The trial court properly denied CEI`s motion to compel arbitration. fn. 5



DISPOSITION



The order is affirmed and remanded with directions. The trial court is directed to grant judgment on the pleadings on the complaint`s UCL cause of action (third), and to allow the individual plaintiffs leave to amend the complaint to comply with Proposition 64. The parties are to bear their own costs on appeal.



Aaron, J., and Irion, J., concurred.



?FN 1. Statutory references are to the Business and Professions Code unless otherwise specified.



?FN 2. We requested supplemental briefing on this issue from the plaintiffs, and we have taken their response into consideration.



?FN 3. In Landgraf, the issue was whether a provision of the Civil Rights Act of 1991 (42 U.S.C. ? 1981a(a)) (section 102), which created a right to recover compensatory and punitive damages for certain violations of title VII of the Civil Rights Act of 1964 (42 U.S.C. ? 2000e et seq.), and a right to a jury trial if such damages were sought, applied to a title VII case pending on appeal when section 102 was enacted. The court noted section 102 significantly expands the monetary relief potentially available to plaintiffs who would have been entitled to backpay under prior law, and it also allows monetary relief for some forms of workplace discrimination that would not previously have justified any relief under Title VII. (Landgraf, supra, 511 U.S. at pp. 253-254.) The court held the new measure did not apply to pending actions, explaining: In cases like this one, in which prior law afforded no relief, [section] 102 can be seen as creating a new cause of action, and its impact on parties` rights is especially pronounced. . . . The extent of a party`s liability, in the civil context as well as the criminal, is an important legal consequence that cannot be ignored. (Id. at pp. 283-284.) The court noted that absent congressional intent to the contrary, it had never read a statute substantially increasing the monetary liability of a private party to apply to conduct occurring before the statute`s enactment. (Id. at p. 284.)

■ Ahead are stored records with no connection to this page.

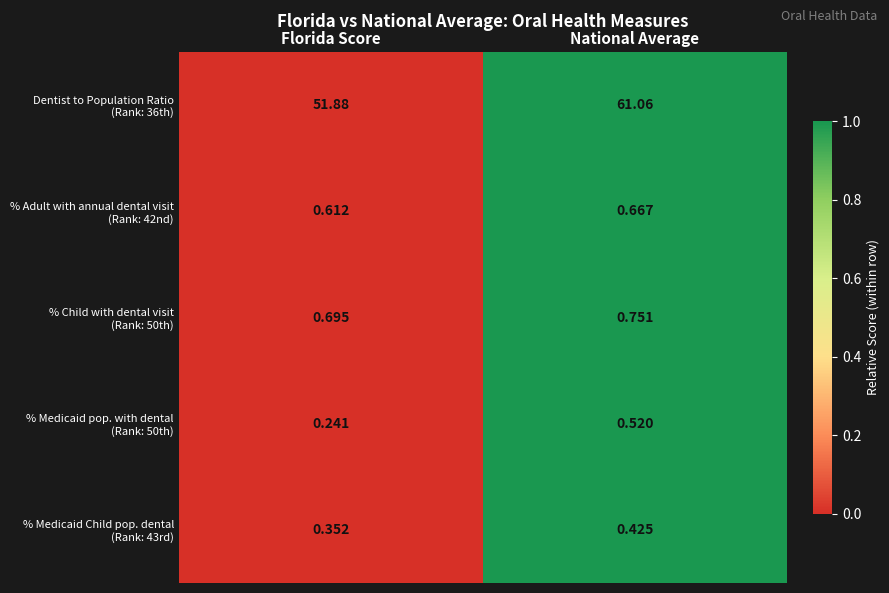

Which category has the highest value across all series?

National Average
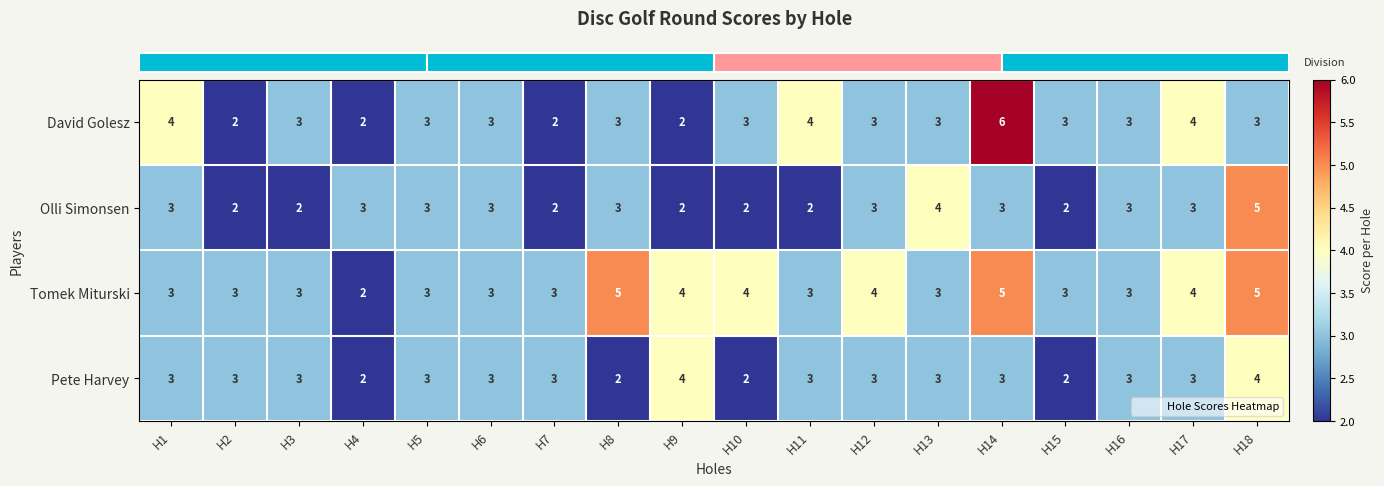

Is it true that Olli Simonsen equals 3 at H12?

True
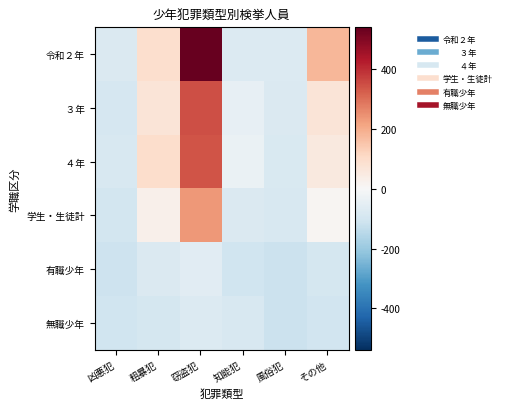

How many distinct data groups are displayed?

6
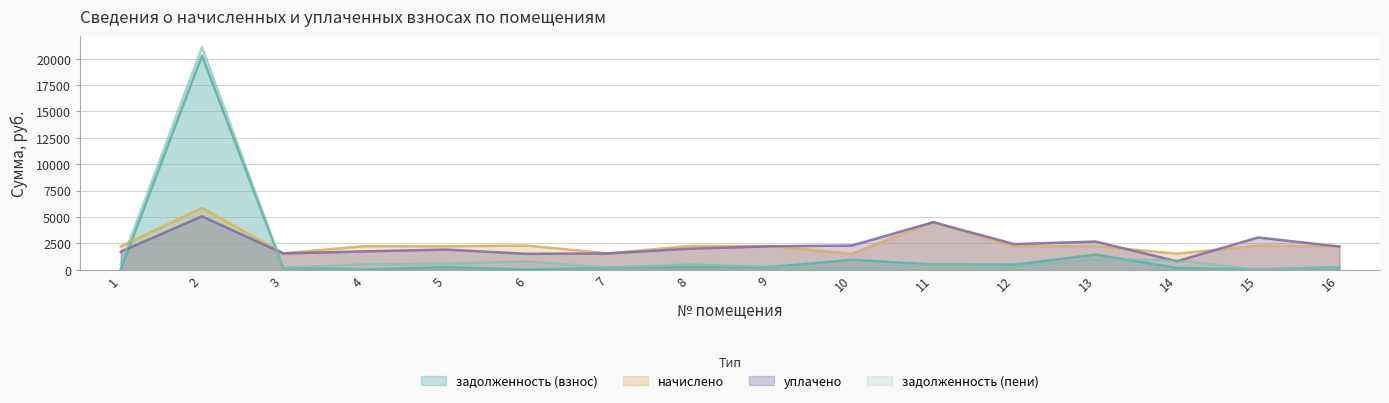

What is the value of the уплачено point at the 4th from the left?

1738.5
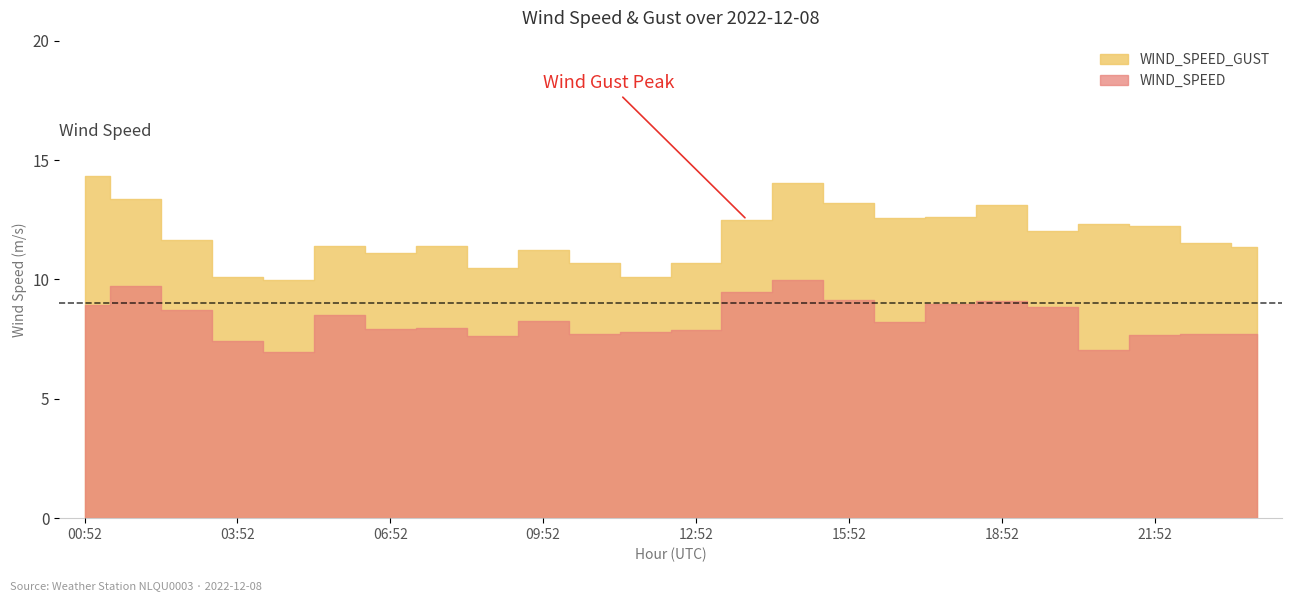

Which has a higher value, 05:52 or 18:52?

18:52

?FN 4. In addition to raising Proposition 64 in its reply brief, CEI filed a separate motion to dismiss the plaintiffs` UCL claims. Given our holding on the merits, we deny the motion. The parties also asked us to take judicial notice of various superior court documents pertaining to rulings on Proposition 64 issues. (Evid. Code, ? 452, subd. (d).) The documents are not germane to our decision, and thus we deny the requests.



?FN 5. Given our holding, we are not required to consider the trial court`s reliance on waiver as an alternative ground for denying CEI`s motion to compel arbitration.